Bill Cosby accuser Andrea Constand tells jury she couldn't stop assault: 'I was frozen'
She choked up while describing the alleged assault from 2004.
— -- Andrea Constand, who has accused Bill Cosby of drugging and sexually assaulting her in 2004, took the stand today at the Norristown, Pennsylvania, court.
Constand answered questions for nearly an hour from the prosecution. She repeatedly paused and choked up while describing the alleged assault and a previous unwanted advance from Cosby.
"He opened his hand and he had three blue pills in his hand, he said these will help you relax. I said, ‘What are they? Are they natural? Are they herbal?’ And he nodded his head and said ‘Yes, put them down,’" she described to the jury.
Constand said she began to feel the effects of the pills about 30 minutes later. She slurred her words and had trouble seeing, she testified.
“I said, ‘I see two of you,’” she continued. “Mr. Cosby stood up, and I stood up.

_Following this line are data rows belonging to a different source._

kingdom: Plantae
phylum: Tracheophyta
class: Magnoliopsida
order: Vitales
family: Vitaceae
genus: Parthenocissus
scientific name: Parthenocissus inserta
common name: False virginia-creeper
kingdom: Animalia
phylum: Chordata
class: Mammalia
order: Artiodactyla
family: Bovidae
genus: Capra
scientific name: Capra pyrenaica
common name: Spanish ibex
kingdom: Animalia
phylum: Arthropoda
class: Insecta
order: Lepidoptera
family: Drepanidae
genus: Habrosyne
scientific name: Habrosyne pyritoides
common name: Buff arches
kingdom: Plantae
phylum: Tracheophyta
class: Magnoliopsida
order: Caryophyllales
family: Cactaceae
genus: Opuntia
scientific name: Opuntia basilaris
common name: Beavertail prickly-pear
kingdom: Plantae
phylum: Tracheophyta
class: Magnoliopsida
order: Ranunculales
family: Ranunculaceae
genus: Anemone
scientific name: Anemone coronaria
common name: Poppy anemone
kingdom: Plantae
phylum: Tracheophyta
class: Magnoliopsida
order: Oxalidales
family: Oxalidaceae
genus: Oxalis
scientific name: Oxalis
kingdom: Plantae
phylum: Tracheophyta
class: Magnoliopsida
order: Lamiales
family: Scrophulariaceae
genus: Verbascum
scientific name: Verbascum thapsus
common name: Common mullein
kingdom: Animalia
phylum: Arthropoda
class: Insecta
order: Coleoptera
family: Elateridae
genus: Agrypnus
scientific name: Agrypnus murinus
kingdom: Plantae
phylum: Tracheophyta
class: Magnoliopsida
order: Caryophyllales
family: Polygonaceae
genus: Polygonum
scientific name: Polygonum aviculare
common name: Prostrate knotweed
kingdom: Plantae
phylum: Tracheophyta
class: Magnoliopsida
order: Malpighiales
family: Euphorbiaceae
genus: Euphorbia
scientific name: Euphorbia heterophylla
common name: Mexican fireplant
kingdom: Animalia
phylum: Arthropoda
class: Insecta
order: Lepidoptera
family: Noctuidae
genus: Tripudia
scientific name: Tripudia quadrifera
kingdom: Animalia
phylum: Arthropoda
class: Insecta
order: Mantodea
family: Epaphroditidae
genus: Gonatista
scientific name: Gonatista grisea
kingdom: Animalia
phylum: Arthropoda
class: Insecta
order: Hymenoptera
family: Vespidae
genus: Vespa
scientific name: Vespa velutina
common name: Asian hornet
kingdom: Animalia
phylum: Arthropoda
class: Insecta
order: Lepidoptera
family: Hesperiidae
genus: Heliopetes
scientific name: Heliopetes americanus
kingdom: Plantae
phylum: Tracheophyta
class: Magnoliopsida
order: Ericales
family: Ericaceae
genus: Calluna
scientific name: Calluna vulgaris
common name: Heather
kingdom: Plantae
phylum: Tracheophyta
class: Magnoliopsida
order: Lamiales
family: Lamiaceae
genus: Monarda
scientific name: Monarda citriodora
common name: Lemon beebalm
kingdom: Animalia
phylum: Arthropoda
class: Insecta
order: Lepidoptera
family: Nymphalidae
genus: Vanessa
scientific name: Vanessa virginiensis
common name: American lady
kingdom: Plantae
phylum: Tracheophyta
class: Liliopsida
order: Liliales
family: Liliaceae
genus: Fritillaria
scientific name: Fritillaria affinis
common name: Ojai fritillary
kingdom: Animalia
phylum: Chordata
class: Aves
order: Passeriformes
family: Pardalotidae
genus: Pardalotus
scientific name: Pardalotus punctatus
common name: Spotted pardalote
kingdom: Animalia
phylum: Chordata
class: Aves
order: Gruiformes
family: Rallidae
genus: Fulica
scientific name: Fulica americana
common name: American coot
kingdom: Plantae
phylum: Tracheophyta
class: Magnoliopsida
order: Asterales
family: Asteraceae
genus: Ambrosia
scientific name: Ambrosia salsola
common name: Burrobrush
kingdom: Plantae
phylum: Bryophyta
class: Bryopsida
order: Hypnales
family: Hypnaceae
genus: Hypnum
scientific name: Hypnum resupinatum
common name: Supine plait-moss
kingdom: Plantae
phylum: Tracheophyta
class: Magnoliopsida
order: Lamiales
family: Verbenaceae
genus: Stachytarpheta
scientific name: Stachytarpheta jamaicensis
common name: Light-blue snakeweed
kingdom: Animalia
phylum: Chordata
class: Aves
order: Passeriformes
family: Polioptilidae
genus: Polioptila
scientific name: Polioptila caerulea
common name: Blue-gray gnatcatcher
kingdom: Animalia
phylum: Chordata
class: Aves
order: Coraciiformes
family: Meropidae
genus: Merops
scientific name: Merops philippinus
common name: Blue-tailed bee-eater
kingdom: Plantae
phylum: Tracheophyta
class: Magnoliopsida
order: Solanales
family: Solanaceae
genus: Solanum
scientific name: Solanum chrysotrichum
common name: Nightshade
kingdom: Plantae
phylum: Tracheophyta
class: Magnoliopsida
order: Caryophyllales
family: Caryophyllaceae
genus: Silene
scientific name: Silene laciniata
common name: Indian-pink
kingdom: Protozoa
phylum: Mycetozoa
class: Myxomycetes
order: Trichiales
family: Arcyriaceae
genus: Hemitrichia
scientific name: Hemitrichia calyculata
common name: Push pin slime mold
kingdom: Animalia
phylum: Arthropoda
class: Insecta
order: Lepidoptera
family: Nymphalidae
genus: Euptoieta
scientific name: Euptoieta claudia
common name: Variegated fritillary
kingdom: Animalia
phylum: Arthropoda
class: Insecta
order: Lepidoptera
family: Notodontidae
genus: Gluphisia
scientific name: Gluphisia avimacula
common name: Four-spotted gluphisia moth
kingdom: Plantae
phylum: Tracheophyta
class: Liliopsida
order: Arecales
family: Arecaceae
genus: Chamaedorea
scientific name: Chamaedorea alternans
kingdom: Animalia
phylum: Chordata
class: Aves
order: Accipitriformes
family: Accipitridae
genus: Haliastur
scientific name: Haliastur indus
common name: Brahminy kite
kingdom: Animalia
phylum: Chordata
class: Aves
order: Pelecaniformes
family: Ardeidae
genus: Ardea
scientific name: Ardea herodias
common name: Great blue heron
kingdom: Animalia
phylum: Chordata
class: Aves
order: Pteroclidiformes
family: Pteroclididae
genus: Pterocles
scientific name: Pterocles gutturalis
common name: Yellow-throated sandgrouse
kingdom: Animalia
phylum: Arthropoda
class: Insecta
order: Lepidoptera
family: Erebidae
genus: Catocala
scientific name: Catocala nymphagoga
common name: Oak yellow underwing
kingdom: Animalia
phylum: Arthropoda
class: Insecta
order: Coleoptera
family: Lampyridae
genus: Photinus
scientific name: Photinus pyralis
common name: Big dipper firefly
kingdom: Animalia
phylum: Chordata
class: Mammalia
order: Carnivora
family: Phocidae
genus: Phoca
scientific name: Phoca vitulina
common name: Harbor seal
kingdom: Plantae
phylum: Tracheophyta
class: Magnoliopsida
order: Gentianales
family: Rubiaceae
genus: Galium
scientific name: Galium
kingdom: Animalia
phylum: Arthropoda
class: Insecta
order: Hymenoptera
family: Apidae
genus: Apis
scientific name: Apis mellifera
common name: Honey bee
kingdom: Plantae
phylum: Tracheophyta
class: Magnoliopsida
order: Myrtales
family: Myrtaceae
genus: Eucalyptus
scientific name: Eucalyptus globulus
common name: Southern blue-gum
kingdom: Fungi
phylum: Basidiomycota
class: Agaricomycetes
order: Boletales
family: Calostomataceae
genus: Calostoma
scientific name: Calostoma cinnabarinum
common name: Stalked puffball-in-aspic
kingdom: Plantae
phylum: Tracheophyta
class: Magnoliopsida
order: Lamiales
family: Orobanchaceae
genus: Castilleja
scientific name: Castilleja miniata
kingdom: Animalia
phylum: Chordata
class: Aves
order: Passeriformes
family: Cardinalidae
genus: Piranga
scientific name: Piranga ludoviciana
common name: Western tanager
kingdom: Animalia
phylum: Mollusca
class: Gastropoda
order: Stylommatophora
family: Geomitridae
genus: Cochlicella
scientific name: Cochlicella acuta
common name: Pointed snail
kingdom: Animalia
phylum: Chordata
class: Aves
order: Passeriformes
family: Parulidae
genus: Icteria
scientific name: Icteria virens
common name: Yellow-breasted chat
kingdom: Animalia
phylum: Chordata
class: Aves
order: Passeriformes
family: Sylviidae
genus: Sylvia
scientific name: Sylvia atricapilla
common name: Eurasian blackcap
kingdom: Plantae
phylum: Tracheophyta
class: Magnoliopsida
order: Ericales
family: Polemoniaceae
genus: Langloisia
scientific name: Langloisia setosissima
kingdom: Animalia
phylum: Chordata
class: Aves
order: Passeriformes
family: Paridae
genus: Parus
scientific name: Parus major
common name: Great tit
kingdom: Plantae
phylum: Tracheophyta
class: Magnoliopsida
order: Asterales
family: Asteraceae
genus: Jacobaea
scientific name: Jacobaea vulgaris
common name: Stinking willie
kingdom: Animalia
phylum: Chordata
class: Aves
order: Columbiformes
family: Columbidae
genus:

Cause he said you probably need to relax, and when I stood up, my legs were not strong, and I began to panic a little bit ... But I knew I couldn’t really get up and go anywhere at the same time, because my legs were rubbery, I was in no state of mind."
Montgomery County Assistant District Attorney Kristen Feden then asked if she told Cosby to stop making an advance toward her.
“I wasn’t able to,” she said. “In my head I was trying to get my hands to move or my legs to move, but I was frozen and those [mental] messages didn’t get there and I was very limp, so I wasn’t able to fight him anyway. I wanted it to stop.”
Constand later added that she confronted Cosby after the alleged incident, including several calls, some with her mother listening. After realizing he was being “evasive” and would not tell her what the pills that he gave her were, she accused him of assault.
“Mr. Cosby eventually he apologized to me and my mother,” she said.
On Monday, Cosby's defense attorney Brian McMonagle emphatically told the jury that Constand was “never incapacitated" during her encounters with the comedian, and that she had been “untruthful time and time and time again" with local law enforcement.
During cross-examination, Constand acknowledged that she initially told police in Canada that she had never been alone with Cosby prior to the alleged assault. She testified Tuesday that she in fact had been alone with Cosby on several earlier occasions, but she rebuffed any advances. She also acknowledged dozens of phone calls between her and Cosby between the date of the alleged assault and her 2005 filing of a police report in Canada.
Constand was one of multiple people to take the stand on Tuesday, including the mother of another Cosby accuser Kelly Johnson, Dr. Patrice Sewell, and attorney Joseph Miller, who was representing Johnson's former employer the William Morris Agency when he said she told him of the alleged assault more than two decades ago. But Miller said there were discrepancies in Johnson's story.
Johnson testified Monday that the alleged assault took place in 1996. Miller claimed Johnson told him that the alleged incident occurred in 1990 when they originally spoke. During his testimony, Miller said he was referring to his notes, not an official deposition from that case, which he said is unavailable. Johnson's attorney, Gloria Allred, said it was impossible to clarify what Johnson said without an official deposition.
Cosby was charged in 2015 with felony aggravated indecent assault shortly before the statute of limitations on Constand's claim expired. This is the first time that Cosby, 79, has been charged with a crime, though in recent years, he has been accused by more than 50 women of drugging and/or sexual misconduct.
Cosby, 79, has always maintained his innocence. His defense team has yet to cross-examine Constand.
If Cosby is convicted, he faces up to 10 years in prison and a $25,000 fine.